La variation diagénique est la variation d’une langue à l’intérieur d’un groupe selon le genre, c’est-à-dire selon le sexe du locuteur ; elle est comme les deux précédentes l’affaire de la sociolinguistique, qui pour ne pas être en reste, a forgé le mot « sexolecte » pour définir les différences que l’on peut observer entre le langage des hommes et celui des femmes :
Les dimensions de la variation linguistique – IX
Espace | Groupe social | Sexe | Usage | Temps |
Variation diatopique | Variation diastratique | Variation diagénique | Variation diaphasique | Variation diachronique |
Grammaire comparée Linguistique comparative Dialectologie |
Sociolinguistique | Sociolinguistique | Sociolinguistique | Grammaire historique |
Dialecte Géolecte Régiolecte Topolecte |
Technolecte Sociolecte |
Sexolecte |
C’est une variation dont l’étude n’a été mise en avant que récemment, dans le contexte plus vaste des « études de genre » (calque de l’anglais « gender studies »), qui constituent désormais un champ d’étude interdisciplinaire porteur (sociologie, politique, anthropologie, histoire, philosophie, arts… et linguistique).
Appliquée au champ de la langue française, l’étude de la variation diagénique tend plutôt à montrer qu’à l’heure actuelle, la variation linguistique entre la manière de parler des hommes et celle des femmes est très mince.
Il n’en a peut-être pas toujours été ainsi. On peut imaginer qu’à l’époque, pas si lointaine, où les femmes étaient confinées à la maison, limitées aux tâches ménagères et à l’éducation des enfants, sans réel contact avec la vie extérieure, et où les hommes seuls exerçaient des professions qui les mettaient au contact de réalités variées, il devait exister des différences sensibles, au moins sur le plan lexical, entre la manière de parler des femmes et celle de parler des hommes, deux groupes sociaux exposés alors à des réalités très différentes. D’une manière caricaturale, on peut imaginer que Monsieur n’avait pas la moindre idée de ce que Madame faisait quand elle plumait des amandes ou qu’elle boutonnait une volaille, alors que Madame n’entendait rien aux intérêts créditeurs, agios et prêts à tempérament de Monsieur.
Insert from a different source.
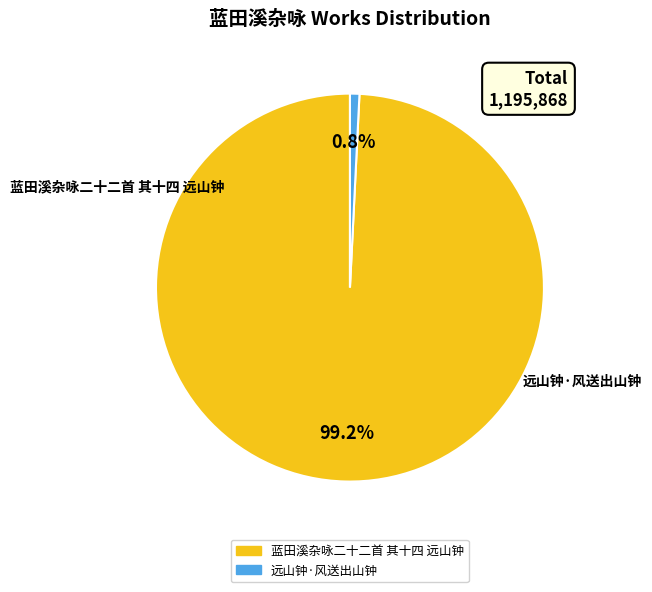

To the nearest percent, what is the average slice percentage?

50%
Remarque : Il ne faut pas confondre ce que l’on dit et les mots que l’on utilise pour le dire. Tenir des propos sexistes n’est pas l’expression de la variation diagénique ; ce le serait seulement à partir du moment où pour tenir des propos sexistes une femme utiliserait des moyens linguistiques différents de ceux des hommes et inversement.
Voilà donc pour la variation diagénique, que l’on peut très bien percevoir comme un cas particulier de la variation diastratique, les hommes et les femmes ne définissant jamais que deux groupes sociaux différents.
On notera par ailleurs qu’en définissant la variation diagénique comme se marquant à l’intérieur d’un groupe donné, la linguistique subordonne la variation diagénique à la variation diastratique. En réalité, une même personne appartient à des groupes sociaux variés – jeune ou vieux, urbain ou rural, scolarisé ou non, homme ou femme, exerçant telle ou telle activité… –, chacun des groupes sociaux auquel il appartient pouvant présenter des caractéristiques linguistiques propres. Le langage de chaque locuteur peut ainsi être perçu comme le produit des interactions entre les différents « –lectes » qu’il maitrise, voire de la prégnance de l’un ou l’autre de ses « –lectes », ce qui fera en définitive que chacun s’exprimera d’une manière qui lui est propre.